Noonan T C, Gundel R H, Desai S N, Stearns C, Barton R W, Rothlein R, Letts L G, Piper P J
Boehringer Ingelheim Pharmaceuticals Inc., Ridgefield, CT 06877.
Agents Actions. 1991 Sep;34(1-2):211-3. doi: 10.1007/BF01993282.
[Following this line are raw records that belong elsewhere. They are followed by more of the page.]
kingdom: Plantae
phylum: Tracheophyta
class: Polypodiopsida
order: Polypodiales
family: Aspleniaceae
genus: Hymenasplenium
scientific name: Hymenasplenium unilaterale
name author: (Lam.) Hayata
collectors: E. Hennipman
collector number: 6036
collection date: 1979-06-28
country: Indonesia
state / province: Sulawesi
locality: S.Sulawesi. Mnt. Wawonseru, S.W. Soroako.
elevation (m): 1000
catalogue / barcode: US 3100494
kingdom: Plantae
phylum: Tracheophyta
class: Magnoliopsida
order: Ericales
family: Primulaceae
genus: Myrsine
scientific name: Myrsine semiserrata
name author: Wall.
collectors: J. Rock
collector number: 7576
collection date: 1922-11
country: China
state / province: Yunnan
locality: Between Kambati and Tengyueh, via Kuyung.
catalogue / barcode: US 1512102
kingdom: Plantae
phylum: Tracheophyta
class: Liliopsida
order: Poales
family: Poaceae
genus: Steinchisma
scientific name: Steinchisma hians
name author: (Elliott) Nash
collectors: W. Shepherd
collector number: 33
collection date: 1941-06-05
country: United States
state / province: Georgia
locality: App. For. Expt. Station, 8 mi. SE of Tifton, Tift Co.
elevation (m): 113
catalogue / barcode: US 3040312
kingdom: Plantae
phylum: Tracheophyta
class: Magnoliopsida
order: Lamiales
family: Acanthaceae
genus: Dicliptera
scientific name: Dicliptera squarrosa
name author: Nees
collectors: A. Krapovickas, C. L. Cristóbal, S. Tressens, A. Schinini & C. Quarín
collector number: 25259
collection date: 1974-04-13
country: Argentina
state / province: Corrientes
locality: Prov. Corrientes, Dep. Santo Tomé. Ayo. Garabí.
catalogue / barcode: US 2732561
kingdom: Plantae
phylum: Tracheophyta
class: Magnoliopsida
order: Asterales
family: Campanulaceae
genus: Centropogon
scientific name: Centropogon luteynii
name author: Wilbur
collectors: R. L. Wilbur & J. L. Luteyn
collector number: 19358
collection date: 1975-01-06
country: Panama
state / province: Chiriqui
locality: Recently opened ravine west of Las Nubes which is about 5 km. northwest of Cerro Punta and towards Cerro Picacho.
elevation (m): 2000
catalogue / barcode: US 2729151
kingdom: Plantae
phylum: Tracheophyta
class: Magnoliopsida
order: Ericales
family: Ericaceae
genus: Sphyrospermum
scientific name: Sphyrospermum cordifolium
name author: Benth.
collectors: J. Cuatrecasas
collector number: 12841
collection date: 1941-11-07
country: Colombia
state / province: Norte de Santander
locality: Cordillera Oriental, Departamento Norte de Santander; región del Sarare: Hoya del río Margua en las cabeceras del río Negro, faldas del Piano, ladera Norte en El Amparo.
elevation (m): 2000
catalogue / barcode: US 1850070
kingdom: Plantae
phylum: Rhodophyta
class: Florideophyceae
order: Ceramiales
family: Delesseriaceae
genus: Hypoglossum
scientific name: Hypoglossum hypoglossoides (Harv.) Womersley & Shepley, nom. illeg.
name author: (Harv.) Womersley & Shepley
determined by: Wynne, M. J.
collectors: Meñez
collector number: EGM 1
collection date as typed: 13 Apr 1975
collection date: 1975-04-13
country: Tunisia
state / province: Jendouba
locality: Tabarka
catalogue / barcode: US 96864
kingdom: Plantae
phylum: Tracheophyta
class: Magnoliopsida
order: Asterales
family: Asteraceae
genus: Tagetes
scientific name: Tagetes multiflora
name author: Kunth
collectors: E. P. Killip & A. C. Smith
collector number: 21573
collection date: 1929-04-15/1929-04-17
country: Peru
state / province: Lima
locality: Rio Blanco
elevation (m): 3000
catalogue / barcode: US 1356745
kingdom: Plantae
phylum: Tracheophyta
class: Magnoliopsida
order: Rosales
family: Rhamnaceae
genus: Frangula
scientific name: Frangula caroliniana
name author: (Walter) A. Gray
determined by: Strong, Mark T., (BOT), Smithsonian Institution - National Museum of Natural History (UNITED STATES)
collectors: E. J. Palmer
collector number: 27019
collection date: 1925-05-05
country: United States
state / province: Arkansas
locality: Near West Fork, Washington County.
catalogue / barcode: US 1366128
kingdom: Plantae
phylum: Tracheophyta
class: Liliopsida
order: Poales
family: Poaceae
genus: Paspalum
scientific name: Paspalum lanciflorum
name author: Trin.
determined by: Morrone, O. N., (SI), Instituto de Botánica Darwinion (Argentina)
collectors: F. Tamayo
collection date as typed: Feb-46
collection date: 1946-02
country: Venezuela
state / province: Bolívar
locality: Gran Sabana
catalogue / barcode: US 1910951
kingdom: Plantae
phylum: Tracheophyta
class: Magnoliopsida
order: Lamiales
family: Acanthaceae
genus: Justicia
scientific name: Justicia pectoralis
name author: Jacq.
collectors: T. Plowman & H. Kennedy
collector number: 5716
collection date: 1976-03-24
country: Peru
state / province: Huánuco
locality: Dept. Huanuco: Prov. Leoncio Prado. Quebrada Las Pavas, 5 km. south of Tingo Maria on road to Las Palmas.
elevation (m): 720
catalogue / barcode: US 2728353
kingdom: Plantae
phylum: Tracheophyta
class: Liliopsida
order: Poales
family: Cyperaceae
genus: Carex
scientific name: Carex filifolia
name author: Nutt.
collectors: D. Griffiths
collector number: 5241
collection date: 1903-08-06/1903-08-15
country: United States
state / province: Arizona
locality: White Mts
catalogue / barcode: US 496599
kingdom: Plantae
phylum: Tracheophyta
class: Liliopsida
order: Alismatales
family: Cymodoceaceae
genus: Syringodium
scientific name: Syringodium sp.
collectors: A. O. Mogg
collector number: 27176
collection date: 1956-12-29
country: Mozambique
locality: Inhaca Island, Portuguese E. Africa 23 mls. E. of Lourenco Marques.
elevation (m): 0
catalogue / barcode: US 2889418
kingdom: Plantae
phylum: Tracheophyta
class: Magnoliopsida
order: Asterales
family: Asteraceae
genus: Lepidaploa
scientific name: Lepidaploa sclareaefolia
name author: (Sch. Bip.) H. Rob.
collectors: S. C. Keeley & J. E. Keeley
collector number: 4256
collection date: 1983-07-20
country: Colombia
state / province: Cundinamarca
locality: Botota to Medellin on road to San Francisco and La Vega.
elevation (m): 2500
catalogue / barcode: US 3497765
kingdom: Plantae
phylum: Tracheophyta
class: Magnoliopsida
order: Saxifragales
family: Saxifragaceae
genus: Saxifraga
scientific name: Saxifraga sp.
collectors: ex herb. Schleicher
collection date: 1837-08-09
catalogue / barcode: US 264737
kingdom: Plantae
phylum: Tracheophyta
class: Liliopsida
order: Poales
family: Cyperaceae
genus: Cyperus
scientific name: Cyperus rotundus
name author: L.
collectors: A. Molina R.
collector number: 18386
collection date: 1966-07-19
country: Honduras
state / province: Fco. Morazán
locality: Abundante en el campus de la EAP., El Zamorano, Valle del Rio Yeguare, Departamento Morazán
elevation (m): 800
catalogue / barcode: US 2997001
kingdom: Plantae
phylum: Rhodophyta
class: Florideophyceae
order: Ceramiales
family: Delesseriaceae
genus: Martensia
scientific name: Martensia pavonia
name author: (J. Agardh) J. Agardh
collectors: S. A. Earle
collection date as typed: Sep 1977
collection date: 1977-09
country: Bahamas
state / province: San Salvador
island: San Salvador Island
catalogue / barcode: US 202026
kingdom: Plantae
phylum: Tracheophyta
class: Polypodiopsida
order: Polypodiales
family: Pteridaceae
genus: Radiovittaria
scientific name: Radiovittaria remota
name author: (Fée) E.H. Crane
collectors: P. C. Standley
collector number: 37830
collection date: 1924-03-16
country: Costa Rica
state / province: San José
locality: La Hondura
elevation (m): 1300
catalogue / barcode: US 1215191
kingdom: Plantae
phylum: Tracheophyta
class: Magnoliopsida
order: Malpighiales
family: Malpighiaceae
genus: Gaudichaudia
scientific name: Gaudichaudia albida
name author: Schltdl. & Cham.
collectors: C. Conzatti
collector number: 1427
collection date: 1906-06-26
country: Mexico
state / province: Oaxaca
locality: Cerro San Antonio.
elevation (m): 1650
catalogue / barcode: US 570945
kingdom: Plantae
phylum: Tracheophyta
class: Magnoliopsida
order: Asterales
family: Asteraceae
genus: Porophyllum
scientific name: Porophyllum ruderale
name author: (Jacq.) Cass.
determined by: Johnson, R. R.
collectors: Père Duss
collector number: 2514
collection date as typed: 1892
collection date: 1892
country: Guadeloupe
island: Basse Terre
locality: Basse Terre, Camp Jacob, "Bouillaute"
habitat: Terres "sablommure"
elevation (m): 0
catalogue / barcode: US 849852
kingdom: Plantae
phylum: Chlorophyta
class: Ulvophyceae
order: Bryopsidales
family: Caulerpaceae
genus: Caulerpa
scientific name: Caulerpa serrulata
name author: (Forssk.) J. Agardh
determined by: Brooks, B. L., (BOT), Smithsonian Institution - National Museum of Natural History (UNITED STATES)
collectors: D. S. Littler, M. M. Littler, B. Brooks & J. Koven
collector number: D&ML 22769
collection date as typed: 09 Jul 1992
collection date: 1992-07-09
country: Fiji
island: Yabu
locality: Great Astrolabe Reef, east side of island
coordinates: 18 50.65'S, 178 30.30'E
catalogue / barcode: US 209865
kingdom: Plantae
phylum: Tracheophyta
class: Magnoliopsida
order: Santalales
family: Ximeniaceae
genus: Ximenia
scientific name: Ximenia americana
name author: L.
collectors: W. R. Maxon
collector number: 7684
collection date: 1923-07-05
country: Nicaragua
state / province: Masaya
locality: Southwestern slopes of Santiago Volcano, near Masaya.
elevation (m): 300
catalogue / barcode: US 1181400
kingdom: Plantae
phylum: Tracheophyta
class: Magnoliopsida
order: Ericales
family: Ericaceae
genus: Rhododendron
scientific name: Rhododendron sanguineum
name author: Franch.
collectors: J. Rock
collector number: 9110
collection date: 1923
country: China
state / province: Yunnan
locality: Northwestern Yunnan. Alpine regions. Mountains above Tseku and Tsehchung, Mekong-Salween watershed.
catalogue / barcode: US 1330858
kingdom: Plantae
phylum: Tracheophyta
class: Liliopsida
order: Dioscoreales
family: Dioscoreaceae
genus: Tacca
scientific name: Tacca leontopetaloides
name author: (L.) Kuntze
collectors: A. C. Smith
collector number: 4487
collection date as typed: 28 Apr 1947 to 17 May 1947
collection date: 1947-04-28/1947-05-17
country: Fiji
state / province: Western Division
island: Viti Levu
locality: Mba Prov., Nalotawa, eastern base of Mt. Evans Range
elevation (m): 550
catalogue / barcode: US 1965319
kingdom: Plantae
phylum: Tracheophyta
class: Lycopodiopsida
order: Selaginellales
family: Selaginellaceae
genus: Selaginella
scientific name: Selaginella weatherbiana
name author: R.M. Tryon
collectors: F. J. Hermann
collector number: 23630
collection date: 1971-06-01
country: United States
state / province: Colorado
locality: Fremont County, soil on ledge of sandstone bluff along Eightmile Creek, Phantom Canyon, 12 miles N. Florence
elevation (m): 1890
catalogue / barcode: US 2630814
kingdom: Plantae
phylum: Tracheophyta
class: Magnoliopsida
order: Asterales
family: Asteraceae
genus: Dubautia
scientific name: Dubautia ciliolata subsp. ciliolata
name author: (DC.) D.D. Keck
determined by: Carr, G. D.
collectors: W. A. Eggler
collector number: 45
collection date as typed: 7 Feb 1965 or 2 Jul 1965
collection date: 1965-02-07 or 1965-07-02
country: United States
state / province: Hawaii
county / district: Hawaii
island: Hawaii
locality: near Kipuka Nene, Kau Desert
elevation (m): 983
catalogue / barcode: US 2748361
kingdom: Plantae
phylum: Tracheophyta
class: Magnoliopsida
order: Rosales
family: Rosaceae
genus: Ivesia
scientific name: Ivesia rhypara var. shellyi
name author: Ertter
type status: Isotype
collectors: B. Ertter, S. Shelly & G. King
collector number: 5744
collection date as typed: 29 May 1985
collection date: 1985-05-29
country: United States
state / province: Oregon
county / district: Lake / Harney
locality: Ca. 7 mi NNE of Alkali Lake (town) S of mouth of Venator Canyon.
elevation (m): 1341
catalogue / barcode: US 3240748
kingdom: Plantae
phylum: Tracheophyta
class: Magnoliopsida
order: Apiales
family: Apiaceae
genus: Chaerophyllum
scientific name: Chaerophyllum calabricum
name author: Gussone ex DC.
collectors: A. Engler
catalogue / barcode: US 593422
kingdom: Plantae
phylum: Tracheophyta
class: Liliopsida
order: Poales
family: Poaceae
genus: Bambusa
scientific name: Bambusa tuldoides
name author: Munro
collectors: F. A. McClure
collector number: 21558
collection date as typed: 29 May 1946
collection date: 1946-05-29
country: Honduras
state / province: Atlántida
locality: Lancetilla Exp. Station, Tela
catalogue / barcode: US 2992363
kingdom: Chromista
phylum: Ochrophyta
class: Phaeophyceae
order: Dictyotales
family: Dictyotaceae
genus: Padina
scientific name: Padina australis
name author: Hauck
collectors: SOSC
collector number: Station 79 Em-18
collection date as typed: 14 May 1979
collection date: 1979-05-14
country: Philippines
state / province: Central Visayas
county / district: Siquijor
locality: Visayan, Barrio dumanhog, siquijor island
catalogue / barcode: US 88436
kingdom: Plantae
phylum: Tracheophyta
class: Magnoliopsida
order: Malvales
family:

Aerosol ovalbumin challenge (OA) of sensitized guinea pigs induced airway hyperreactivity (AH) to i.v. acetylcholine (Ach) and serotonin (5-HT) 24 hr post OA. Bronchoalveolar lavage fluid 24 hrs after OA showed increased leukocytes compared to unsensitized unchallenged animals. Treatment with monoclonal antibody R15.7 (3 mg/kg i.v.,) 1 hr prior and 4 hours after OA prevented the induction of AH to Ach but not to 5-HT and reduced influx of leukocytes. We conclude: 1) antigen inhalation induces an increase in AH with an increase in proinflammatory cell influx and 2) treatment with anti-CD18 antibody inhibits cell influx and airway hyperreactivity.
对致敏豚鼠进行雾化卵清蛋白激发试验(OA),在激发后24小时可诱导气道对静脉注射乙酰胆碱(Ach)和5-羟色胺(5-HT)产生高反应性(AH)。与未致敏且未激发的动物相比,OA后24小时支气管肺泡灌洗液中的白细胞增多。在OA前1小时和后4小时静脉注射单克隆抗体R15.7(3mg/kg)可预防对Ach产生AH,但不能预防对5-HT产生AH,并减少白细胞流入。我们得出结论:1)抗原吸入可诱导AH增加,同时促炎细胞流入增加;2)用抗CD18抗体治疗可抑制细胞流入和气道高反应性。